I'm still hanging in there with this installation of OpenIndiana Hipster, which I've been upgrading (via # pfexec pkg image-upgrade -v) at least once every other day, and sometimes every day.

Easy-peasy: rolling release upgrade with OpenIndiana Hipster

Here are some random notes from this leg of the journey:

Some like it (not as) hot

One thing I've come to appreciate is how this ThinkPad T61p seems to run at a lower temperature under OI Hipster than other operating systems. Whether it's Oracle Solaris, NetBSD or Linux Mint, normally you could probably fry an egg off the far left edge of this machine, right about where there appears to be a plastic 'grill' or something. With OI Hipster, however, it feels a wee bit warm after several hours of being on, but not nearly warm enough to cause me worry. (I wish I could report actual temperatures for the sake of scientific comparison, but this laptop tends to squirm and wriggle away at the sight of a thermometer.)
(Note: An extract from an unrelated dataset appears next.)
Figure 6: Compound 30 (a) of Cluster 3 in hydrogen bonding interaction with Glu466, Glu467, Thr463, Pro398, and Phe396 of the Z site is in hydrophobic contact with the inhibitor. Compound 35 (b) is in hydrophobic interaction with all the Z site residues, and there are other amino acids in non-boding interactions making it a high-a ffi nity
Ultimately, I can't say for certain that the lower temperature is a result of the current choice of OS, but nevertheless the coincidence seems too strong to ignore.

illumos + pkgsrc = the best of both worlds

One of the things that has kept me coming back to NetBSD time and again is the availability of certain increasingly-antiquated treats, particularly ones that only a fool for retro UNIX could adore. This includes many (if not all) of the classic window managers you'd ever want or need, including uwm, aka "The Ultrix Window Manager", from 1985, only for those who think twm makes for an appallingly decadent desktop experience, xearth (which turns the root window in Google Earth, though minus any interactivty whatsoever), as well as a decent assortment of games.

 As NetBSD as you wanna be: Motif Window Manager (mwm), with xearth 
running in the root window, as well as Scribus and xgalaga, courtesy of 
SmartOS' pkgsrc repository

On the other hand, one of OpenIndiana Hipster's (current) drawbacks is that it is somewhat light on applications, and until this is rectified, pkgsrc goes a long way towards bridging that gap. For Yours Truly this would mean Scribus for desktop publishing and layout design, though I recall reading somewhere that an illumos-native build was in the works in a tool shed somewhere in sfe.opencsw.org.

The folks over at the SmartOS project have been working at maintaining a pkgsrc repository of pre-built binaries for those of us who just want to type $ sudo pkgin -y install xgalaga and be done with it. Just follow the prescribed directions, and keep in mind that if you're using gnome-terminal, you can copy and paste that long gobbledygook into your terminal session for accuracy and lower blood pressure.

Another beautiful thing about pkgsrc is that it allows me to run NetBSD packages, but much zippier. (I assume this is owing to the better hardware support on account of OI's ancestry in the commercial UNIX realm.)